Yapının Amacı ve Dayanıklılığı

Menga Dolmeni'nin nasıl kullanıldığı tam olarak bilinmese de, bir tapınak veya mezar olarak kullanılmış olabileceği düşünülüyor. Ayrıca, bölgenin sismik olarak aktif olması nedeniyle yapının depreme dayanıklı olması için bu kadar sağlam inşa edildiği de belirtiliyor. Araştırmacılar, bu yapının binlerce yıl boyunca ayakta kalacak şekilde tasarlandığını ve taşın kalıcılıkla özdeşleştirildiğini ifade ediyorlar.

Dev Taşların Taşınması

Menga Dolmeni'nin inşasında kullanılan taşların kaynağı, yapıdan yaklaşık 850 metre uzaklıkta ve 50 metre daha yüksek bir konumda bulunan bir taş ocağı olarak tespit edilmiştir.

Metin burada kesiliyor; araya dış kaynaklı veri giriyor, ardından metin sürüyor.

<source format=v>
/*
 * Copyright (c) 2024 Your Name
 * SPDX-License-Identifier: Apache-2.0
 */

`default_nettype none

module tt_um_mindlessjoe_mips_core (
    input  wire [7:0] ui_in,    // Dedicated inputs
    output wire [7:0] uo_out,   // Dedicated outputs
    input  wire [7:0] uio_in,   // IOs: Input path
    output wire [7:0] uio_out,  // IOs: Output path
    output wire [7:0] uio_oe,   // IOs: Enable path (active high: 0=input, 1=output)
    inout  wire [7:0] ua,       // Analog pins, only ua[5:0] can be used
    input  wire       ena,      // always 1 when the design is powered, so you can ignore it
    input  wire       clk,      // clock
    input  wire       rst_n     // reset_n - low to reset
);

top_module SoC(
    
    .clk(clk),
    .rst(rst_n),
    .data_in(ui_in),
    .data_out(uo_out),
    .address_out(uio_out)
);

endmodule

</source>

Araştırmaya göre, bu taşların taşınması sırasında, zemine yerleştirilen ahşap direkler veya kalaslar üzerinde büyük kızaklar kullanılmış olabilir. Bu sayede, taşların zeminle sürtünmesi en aza indirilmiş ve taşlar kontrollü bir şekilde taşınmıştır.

Neolitik Bilimin Doğuşu

Menga Dolmeni, Neolitik dönemde tarımın yeni benimsendiği, araçların taş ve diğer doğal malzemelerden yapıldığı, yazılı dilin henüz olmadığı bir dönemde inşa edilmiştir. Ancak, bu insanlar, fizik, sürtünme, açılar ve jeoloji gibi konularda oldukça ileri düzeyde bilgiye sahipti. Profesör García Sanjuán, bu bilgilerin bir araya gelmesiyle bilimsel bir yaklaşımın ortaya çıktığını ve Neolitik dönemin aslında bir bilim çağı olarak değerlendirilmesi gerektiğini vurguluyor.

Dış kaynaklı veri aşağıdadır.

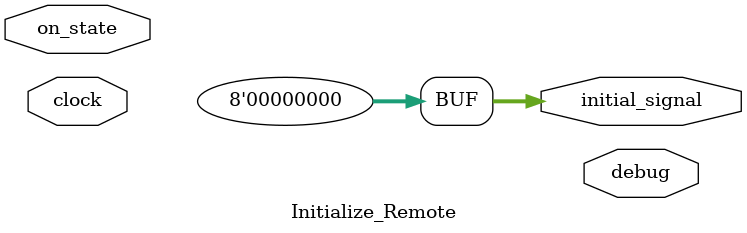
<source format=v>
`timescale 1ns / 1ps
module Initialize_Remote(
		input clock,
		input on_state,
		output reg [7:0] initial_signal,
		output reg debug
    );

parameter TURN_ON = 1;
parameter IDLE = 0;

reg state;
reg [25:0] counter;
reg first_time;

initial counter = 0;
initial first_time = 0;
//when you get an on pulse,
//send out 0 for 16 cycles,
//then 255 for 16 cycles, then
//0
always @(clock) begin
	
	case (state)
	TURN_ON:
	begin
		first_time <= 1;
		//if (counter > 26'd280 && counter < 26'd540) begin
		if (counter > 26'd28000000 && counter < 26'd54000000) begin
			initial_signal <= 8'b1111_1111;
		end else if (counter > 26'd54000000) begin
		//end else if (counter > 26'd540) begin
		   initial_signal <= 0;
			state <= IDLE;
		end else initial_signal <= 0;
		
		counter <= counter +1;
		debug <= state;
	end
	default:
	begin
		initial_signal <= 0;
		if (!first_time) state <= TURN_ON;
		else 		state <= IDLE;
	end
	endcase
end


endmodule

</source>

Bugün, modern mühendisler bile Menga Dolmeni gibi bir yapıyı, o dönemin imkanlarıyla inşa etmeye kalkıştıklarında büyük zorluklar yaşayacaklarını itiraf ediyorlar. Bu da Neolitik mühendislerin, tarihin en büyük yapı taşlarından birini inşa ederken ne denli üstün bilgi ve beceriye sahip olduklarını kanıtlıyor.